Fix-it fiction is also about healing. For queer women, the stories they claim are more than just fiction; they are representations and manifestations of how they would like to see themselves in the world. So when women-loving-women stories go wrong, or don’t keep their promises, there’s a lot more than disappointment at stake.
Many queer viewers believe Once Upon a Time’s SwanQueen to be the greatest love story never told. It started as queer-baiting and ended with a backlash against fans who shipped Emma Swan and Queen Regina. The show went out of its way to “straightwash” the characters. Unsurprisingly, it led to a rift between the fans and the show that could never be mended. But of course, there are Once Upon a Time fix-its by the dozen.

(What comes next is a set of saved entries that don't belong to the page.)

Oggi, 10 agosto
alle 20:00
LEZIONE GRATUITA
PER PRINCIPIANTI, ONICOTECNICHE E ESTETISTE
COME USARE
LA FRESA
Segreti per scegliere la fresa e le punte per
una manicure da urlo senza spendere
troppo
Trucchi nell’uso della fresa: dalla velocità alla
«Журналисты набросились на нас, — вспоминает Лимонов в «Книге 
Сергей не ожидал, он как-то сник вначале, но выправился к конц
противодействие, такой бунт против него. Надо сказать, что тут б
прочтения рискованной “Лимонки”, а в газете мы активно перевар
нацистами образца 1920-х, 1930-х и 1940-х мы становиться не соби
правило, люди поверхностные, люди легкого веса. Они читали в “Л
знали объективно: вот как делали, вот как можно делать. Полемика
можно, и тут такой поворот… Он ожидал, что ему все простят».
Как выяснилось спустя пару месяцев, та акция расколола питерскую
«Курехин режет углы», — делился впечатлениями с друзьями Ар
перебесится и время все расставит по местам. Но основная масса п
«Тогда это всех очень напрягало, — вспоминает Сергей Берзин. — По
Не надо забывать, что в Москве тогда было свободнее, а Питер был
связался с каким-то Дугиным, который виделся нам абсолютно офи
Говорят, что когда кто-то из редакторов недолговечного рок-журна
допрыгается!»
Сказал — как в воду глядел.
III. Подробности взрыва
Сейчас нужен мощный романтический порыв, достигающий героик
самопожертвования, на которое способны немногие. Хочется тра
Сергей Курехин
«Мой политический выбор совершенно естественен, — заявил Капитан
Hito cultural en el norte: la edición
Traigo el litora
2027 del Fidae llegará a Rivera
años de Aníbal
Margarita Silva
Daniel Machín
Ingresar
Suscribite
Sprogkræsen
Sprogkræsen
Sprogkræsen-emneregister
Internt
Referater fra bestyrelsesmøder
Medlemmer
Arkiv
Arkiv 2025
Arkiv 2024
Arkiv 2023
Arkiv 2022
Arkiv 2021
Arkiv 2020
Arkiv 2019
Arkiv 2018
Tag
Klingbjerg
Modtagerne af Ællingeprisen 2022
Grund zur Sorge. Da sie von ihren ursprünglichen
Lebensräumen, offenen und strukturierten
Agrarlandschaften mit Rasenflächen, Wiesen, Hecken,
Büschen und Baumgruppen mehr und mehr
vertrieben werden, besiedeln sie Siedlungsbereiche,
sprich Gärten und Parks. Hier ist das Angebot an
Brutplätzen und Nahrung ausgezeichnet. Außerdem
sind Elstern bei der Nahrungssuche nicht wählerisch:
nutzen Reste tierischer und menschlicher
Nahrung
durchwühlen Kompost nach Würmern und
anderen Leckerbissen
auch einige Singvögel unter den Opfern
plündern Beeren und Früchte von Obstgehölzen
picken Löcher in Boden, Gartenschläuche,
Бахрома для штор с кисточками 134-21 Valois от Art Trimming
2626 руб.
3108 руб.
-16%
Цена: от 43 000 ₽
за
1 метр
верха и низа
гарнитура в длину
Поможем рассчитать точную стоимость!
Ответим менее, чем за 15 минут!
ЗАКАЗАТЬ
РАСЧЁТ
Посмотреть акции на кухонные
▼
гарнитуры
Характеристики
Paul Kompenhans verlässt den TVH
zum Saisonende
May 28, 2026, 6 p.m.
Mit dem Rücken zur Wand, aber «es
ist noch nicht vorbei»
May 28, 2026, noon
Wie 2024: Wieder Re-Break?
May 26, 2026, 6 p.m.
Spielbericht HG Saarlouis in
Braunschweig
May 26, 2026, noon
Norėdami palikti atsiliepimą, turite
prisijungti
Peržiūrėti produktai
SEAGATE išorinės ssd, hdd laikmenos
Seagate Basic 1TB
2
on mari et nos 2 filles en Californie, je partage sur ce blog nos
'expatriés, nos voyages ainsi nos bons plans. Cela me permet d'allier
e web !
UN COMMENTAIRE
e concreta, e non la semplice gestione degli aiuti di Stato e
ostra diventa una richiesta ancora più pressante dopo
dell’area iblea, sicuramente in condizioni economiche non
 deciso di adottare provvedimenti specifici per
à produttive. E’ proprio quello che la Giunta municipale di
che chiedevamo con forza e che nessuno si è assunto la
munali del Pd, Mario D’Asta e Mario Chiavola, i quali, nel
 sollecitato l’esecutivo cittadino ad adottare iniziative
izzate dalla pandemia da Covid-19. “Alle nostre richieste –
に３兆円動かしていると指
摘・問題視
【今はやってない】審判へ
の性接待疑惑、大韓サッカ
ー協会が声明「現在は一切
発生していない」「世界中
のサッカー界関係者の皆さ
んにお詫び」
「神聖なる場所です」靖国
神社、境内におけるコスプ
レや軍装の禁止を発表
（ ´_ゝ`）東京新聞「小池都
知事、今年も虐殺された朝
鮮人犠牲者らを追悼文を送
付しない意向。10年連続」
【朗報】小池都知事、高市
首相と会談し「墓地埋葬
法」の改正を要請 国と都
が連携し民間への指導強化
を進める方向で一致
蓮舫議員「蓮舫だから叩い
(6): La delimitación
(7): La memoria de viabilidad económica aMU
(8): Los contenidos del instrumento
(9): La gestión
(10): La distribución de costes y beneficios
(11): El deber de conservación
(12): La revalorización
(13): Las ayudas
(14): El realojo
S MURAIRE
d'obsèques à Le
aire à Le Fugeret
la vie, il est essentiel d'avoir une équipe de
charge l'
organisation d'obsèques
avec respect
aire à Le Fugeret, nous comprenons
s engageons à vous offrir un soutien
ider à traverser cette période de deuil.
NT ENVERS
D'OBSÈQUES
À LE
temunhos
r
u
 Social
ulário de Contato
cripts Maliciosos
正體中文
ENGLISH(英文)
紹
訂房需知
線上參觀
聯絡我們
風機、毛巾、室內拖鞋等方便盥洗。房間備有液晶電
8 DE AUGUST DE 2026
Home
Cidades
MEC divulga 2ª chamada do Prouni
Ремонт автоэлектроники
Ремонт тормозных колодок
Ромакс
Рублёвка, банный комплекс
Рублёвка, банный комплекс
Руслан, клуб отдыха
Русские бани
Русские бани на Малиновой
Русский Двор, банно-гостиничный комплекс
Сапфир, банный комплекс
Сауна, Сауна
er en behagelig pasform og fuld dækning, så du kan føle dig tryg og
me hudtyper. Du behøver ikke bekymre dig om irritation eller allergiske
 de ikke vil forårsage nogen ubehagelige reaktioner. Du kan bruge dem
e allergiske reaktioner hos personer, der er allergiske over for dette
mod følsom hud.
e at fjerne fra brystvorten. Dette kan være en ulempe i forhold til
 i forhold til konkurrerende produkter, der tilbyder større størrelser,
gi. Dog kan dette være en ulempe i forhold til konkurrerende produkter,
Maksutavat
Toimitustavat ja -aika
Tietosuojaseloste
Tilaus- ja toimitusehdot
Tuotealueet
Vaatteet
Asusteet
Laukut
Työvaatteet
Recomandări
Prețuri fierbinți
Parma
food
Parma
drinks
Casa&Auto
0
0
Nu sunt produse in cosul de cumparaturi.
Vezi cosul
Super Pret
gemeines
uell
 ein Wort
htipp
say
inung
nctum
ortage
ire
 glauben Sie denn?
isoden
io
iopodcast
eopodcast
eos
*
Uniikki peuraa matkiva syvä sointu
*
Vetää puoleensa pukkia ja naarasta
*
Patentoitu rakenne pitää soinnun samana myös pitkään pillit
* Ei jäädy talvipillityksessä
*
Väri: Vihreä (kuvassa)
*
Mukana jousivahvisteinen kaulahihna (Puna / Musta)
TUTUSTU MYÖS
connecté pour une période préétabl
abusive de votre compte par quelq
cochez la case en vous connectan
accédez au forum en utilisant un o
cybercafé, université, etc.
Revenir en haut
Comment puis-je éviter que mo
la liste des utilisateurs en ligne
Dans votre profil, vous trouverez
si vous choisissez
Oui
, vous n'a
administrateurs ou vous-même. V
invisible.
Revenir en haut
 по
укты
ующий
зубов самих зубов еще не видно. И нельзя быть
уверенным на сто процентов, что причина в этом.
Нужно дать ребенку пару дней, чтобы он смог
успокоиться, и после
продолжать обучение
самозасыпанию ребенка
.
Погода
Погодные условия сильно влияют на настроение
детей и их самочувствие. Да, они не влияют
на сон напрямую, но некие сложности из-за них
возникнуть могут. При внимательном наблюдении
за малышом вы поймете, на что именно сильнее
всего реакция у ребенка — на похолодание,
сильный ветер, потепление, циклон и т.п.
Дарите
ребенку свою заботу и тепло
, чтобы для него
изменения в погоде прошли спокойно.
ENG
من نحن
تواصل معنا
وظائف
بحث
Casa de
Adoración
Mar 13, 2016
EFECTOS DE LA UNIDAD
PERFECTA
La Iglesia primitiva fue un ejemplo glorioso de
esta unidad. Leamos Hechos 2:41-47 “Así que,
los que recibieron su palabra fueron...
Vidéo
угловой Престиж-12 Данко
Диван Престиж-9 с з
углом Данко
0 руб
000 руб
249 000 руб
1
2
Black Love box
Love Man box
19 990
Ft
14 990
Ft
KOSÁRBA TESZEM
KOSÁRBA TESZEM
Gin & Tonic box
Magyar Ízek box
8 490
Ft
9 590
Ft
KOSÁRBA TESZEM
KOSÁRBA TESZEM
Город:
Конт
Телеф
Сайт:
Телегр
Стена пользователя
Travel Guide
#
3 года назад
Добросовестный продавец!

Sometimes there are life-altering repercussions within an embittered fandom, particularly when the show washes its hands of any responsibility, as happened with the Berena storyline. When it was on, Berena was a triumph of representation — of the acknowledgement of middle-aged lesbian love, and a transformative, life-affirming story that resonated with young and old, in the U.K. and beyond.
When the couple broke up in the week before Christmas 2018 and when one of them died offscreen in August the following year, I was not the only one grieving in a way that I had difficulty understanding or articulating. Fans reported suicidal thoughts, self-harm, depression; we got into a routine of checking in on each other via texts, social media direct messages, and private groups. We set up an online signature campaign to hold the show accountable. And we propped each other up.
And, of course, we wrote and read fix-it fiction. A year and a half down the line, the healing has only just begun. In Facebook communities, Twitter DM groups, Discord chat servers, instant-messaging platforms, emails, and sometimes even snail mail, the fandom is slowly shifting its focus from what happened to what should — or could — have happened. Maybe Bernie didn’t die. Maybe Serena didn’t cheat. Maybe they walked off into the sunset well before these catastrophic events came to pass.
There is no one ending that we, the fandom community, agree on. But there is one thing on which we do concur: that we have reclaimed Berena. We tell the stories now. That is the power of fix-it fiction.